Cerpen : Tukang Cerita
Mukadimah Satu
API unggun, yang menyeruak dari onggokan ranting-ranting kering itu, menari-nari. Bagai hendak menjerat mata orang-orang agar tetap bersiduduk. Perempuan tua berkerudung wol duduk agak maju dari yang lain. Ia datang dari ceruk yang menyumpil di antara barisan Bukit Siguntang yang memunggungi langit. Tentu saja tak perlu ditanya di barisan mana ia tinggal. Hanya orang-orang datangan atau anak-anak belum terang menangkap maksud saja, yang tak mengetahuinya. Saban Kamis malam, ia selalu menunggu penduduk di tepian lereng anak bukit. Orang-orang kampung pun bagai menganggap sebuah kewajiban berkumpul di sana. Mendengarkan kisah-kisah pelepas lelah darinya. Dari Tukang Cerita, demikian orang-orang menggelarinya.Sejatinya, tukang cerita itu layak jua dipanggil Tukang Ladang. Ladangnya sangat luas dan subur. Padi, jagung, pisang, ubi kayu, buah kam, kedondong, nanas, pisang raja, pinang merah, dan keladi bagai berebutan menyeruak dari ladangnya. Konon, menyebut satu-satu dari apa-apa yang dipelihara perempuan tukang cerita itu, lama waktunya bak menanti ikan menyinggul kail yang digelayutkan satu depa di atas permukaan air.
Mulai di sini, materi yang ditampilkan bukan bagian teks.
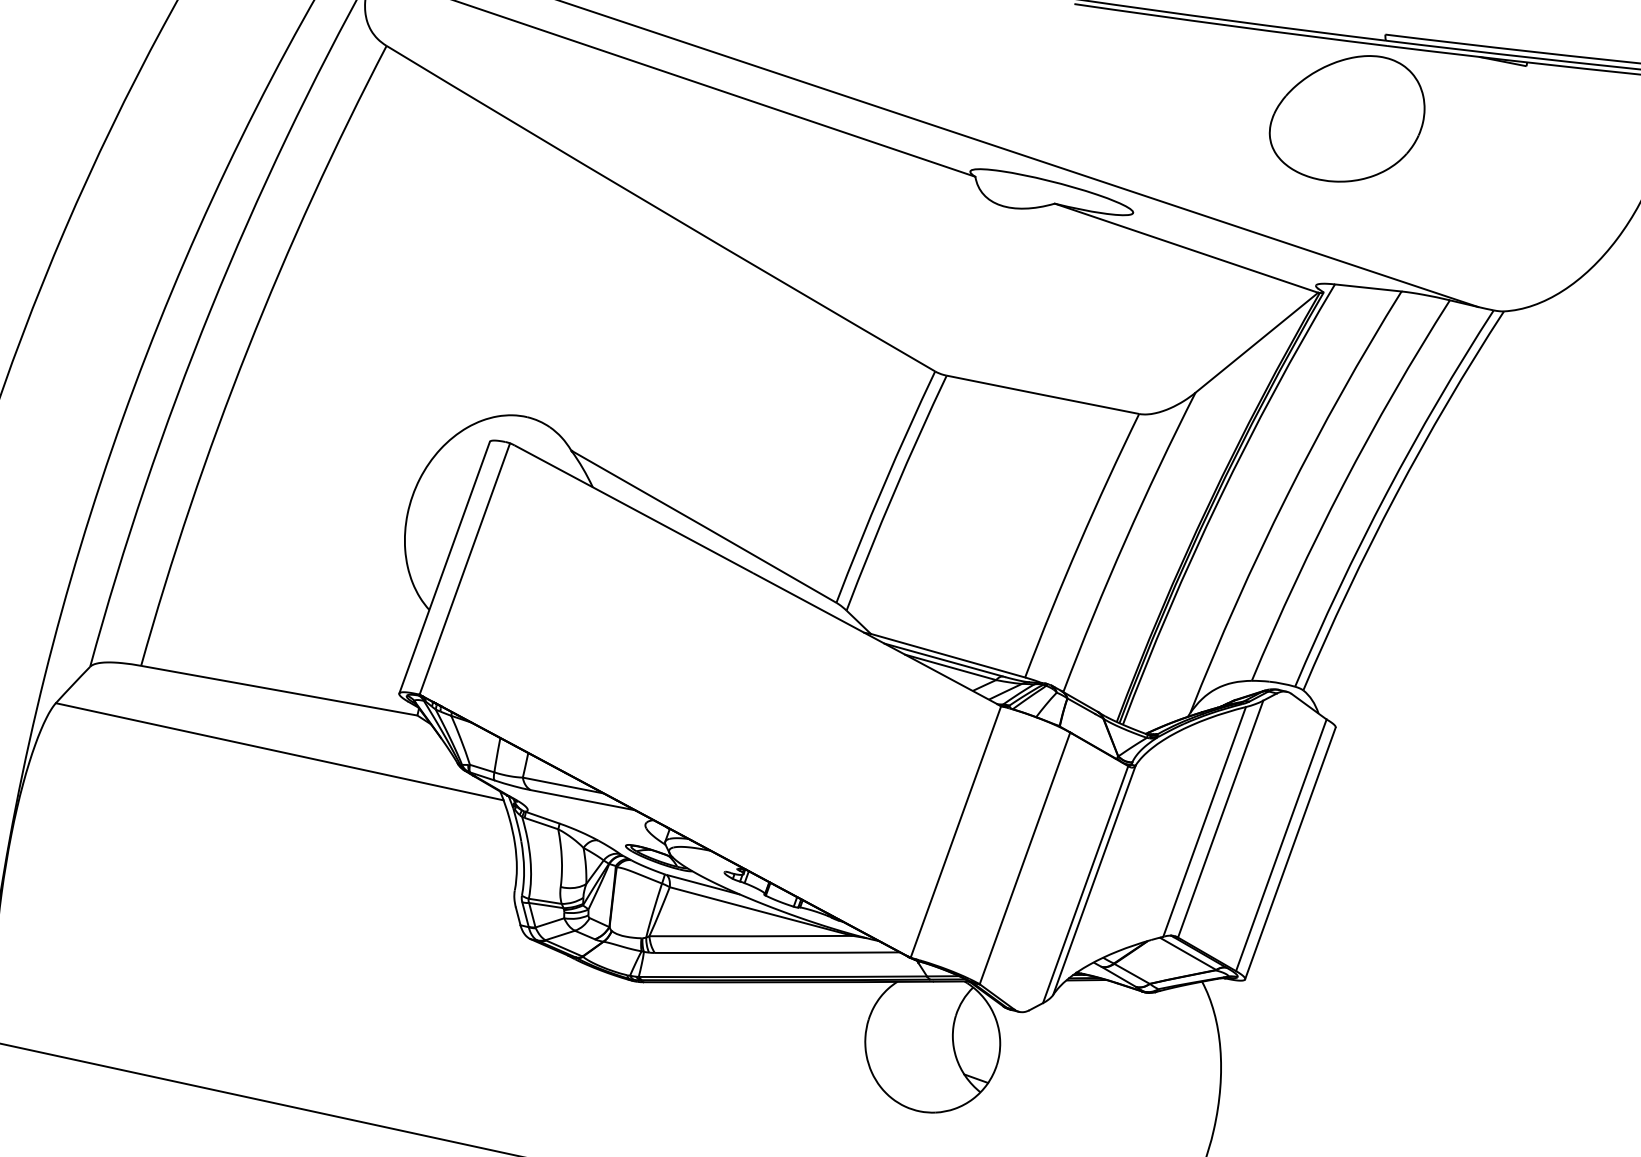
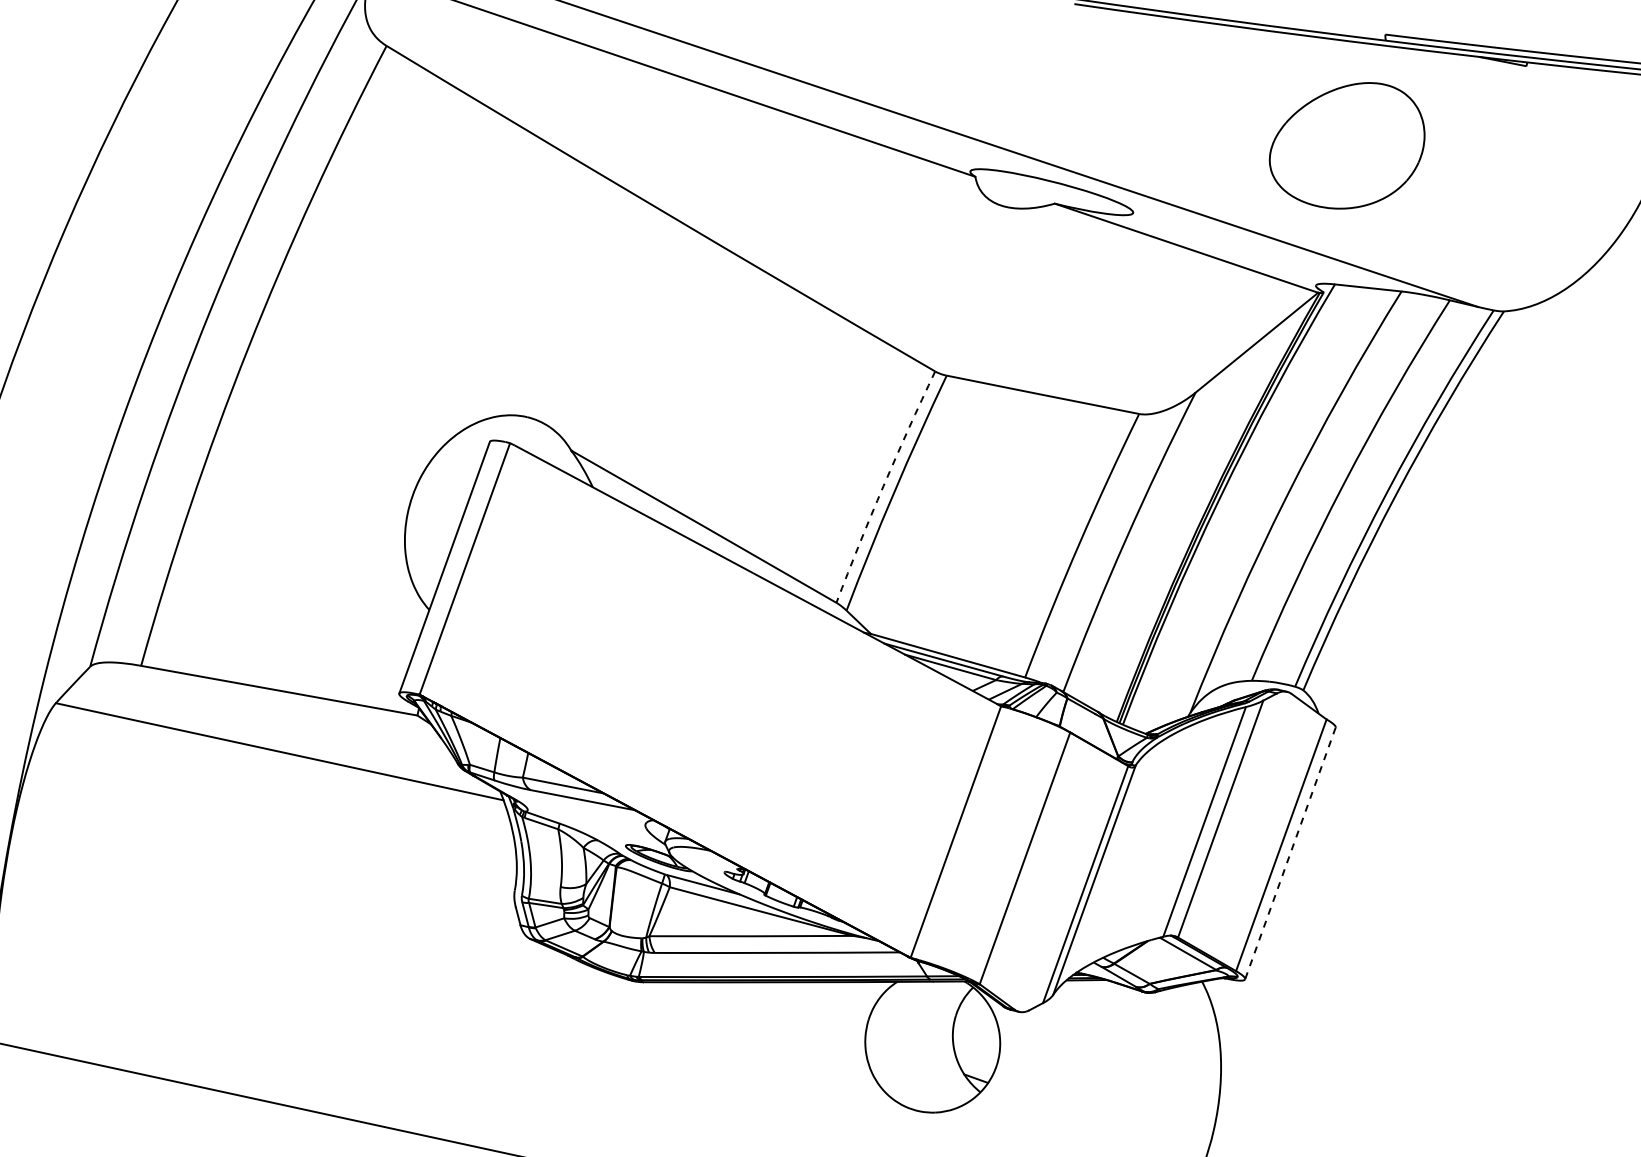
part at (1346, 118) position: (1346, 118) -> (1346, 145)
arc at (883, 486): solid -> dashed
line at (1290, 853): solid -> dashed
Nah, bertakjublah kalian dengan apa-apa yang ia punyai! Tidakkah si Tukang Cerita (atau Tukang Ladang) itu sangatlah kaya? Mahfumlah bila pesirah–– kepala kampung–– saja mengeret badan ikut demi mendengar (atau menghormati) ia berkisah. Atau, embusan kabar bahwa malam ini, perempuan itu akan bercerita untuk terakhir kalinya. Itu betul? Jadi, perihal Tukang Cerita yang akan meninggalkan kampung, demi menggarap ladang lain (yang ia belum tahu di bukit mana itu) adalah sahih? Mmm, dapatlah jua itu menjadi hulu perkara hingga pesirah saja berela-rela melipat silang kaki, menyilakan pantatnya berciuman dengan rumput hijau setinggi kelingking di dekat lereng bukit itu.
Mukadimah Dua
“Ladang itu warisan ibuku yang hanya seorang janda. Tapi, bukanlah ladang itu peninggalannya yang paling mahal. Caranya menggarap dan memperlakukan hasil ladanglah yang membuatku bagai dikaruniai bergununggunung mutu manikam.” Kalimat usang itu (ia mengutarakannya puluhan tahun silam) bagai mengandung semacam rahasia. Bukan magis. Namun, ada kekuatan (sekaligus pesona) yang bersembunyi di balik kabar. Terang. Lamat-lamat. Ditambah pula warna suaranya yang memang parau sengau. Lumrahlah kiranya si Tukang Cerita kerap berhenti beberapa jenak setiap mengakhiri seleretan kalimat. Orang-orang bagai disuruh berpikir, mengurai arti. Ketika ia telah memasuki kata-kata yang baru, rugilah mereka yang belum dapat menguak pintu hikmah dari tuturan sebelumnya.
Ibu yang mewarisi ladang
“Malam ini, aku akan bercerita tabiat ibuku dan ladang yang diwasiatinya padaku. Ibuku sangat rajin bekerja. Itu bukan artinya aku sering berleha-leha. Segera, setelah aku dapat berjalan dan membawa sesuatu, Ibu akan menyuruhku ini-itu. Macam-macam suruhannya. Dari pekerjaan yang memang penting hingga yang kupikir tak layak untuk dikerjakan. Pekerjaan itu semacam menyapu, mengambil air dari lembah lain yang berjarak dua bukit dari rumah kayu kami, memberi makan binatang-binatang, sampai menangkap belalang rusa. Perlulah kukatakan bahwa binatang-binatang yang kuberi makan, bukan hanya ayam, bebek, atau unggas lain yang lazim dipelihara. Aku juga menyuap burung kuwau dengan ikan seluang; menguntal––melempari untuk memberi makan––musang dengan mangga dan kedondong; dan meletakkan senampan daging kambing segar di sudut ladang yang sudah biasa harimau kunjungi bila waktu makan tiba. Bahkan, belalang rusa yang kutangkap dengan jarit tipis sering kuterbangkan di hamparan kembang sepatu yang sedang bermekar. ‘Itu memanjakan bunga, nak,’ kata ibuku. Jadi, taklah mengherankan, ketika itu, masih dijumpai lebih dari satu warna kembang sepatu dalam kanopi yang sama. ‘Belalang juga bisa menggantikan kupu-kupu menukar silang bubukbubuk bunga,’ kata ibu lagi. Dan, kalian juga mesti tahu perihal Bukit Barisan yang subur itu. Maksudku, Siguntang memanglah rumah pepohonan yang subur hijau. Namun, siapa yang tepat berkira-kira kalau empat baris bukit yang memalangi kampung ini, dulunya, sangatlah gersang!” Tukang Cerita berhenti pada tekanan suara yang sedikit mengentak.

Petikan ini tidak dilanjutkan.